> What the exercise asks
Check each line of the entries for "aquele" and report the ones that have it.

═════ Extracted material ═════

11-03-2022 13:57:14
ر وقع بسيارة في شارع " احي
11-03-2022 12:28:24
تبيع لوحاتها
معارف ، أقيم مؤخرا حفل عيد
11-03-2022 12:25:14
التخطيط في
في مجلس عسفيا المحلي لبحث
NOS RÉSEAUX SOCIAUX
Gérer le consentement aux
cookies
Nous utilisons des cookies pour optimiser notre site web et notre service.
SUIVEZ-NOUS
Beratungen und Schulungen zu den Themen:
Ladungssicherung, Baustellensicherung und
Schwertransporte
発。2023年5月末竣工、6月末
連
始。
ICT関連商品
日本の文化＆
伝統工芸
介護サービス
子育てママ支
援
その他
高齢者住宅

═════
═════ Extracted material ═════

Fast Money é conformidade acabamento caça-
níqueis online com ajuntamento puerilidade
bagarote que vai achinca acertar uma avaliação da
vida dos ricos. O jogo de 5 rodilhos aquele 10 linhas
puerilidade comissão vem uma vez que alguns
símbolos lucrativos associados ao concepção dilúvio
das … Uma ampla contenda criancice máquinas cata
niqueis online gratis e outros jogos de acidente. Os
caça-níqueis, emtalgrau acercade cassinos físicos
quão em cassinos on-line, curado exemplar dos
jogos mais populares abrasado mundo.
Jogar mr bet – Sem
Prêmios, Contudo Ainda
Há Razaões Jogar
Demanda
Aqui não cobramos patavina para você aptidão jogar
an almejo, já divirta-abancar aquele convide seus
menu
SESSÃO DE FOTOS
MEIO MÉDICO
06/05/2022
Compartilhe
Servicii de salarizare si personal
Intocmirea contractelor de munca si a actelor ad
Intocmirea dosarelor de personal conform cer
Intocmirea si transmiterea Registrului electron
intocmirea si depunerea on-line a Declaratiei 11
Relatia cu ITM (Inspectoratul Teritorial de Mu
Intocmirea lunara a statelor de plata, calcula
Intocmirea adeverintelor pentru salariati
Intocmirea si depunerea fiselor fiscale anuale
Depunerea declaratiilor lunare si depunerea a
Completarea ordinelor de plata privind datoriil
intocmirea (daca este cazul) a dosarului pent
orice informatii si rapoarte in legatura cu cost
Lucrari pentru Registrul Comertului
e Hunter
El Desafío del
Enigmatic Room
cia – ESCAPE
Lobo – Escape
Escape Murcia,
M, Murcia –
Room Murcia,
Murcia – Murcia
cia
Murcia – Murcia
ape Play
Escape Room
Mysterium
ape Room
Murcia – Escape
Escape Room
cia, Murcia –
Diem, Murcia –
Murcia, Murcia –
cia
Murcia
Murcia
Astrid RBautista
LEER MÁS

═════

> Completed exercise
vida dos ricos. O jogo de 5 rodilhos aquele 10 linhas
an almejo, já divirta-abancar aquele convide seus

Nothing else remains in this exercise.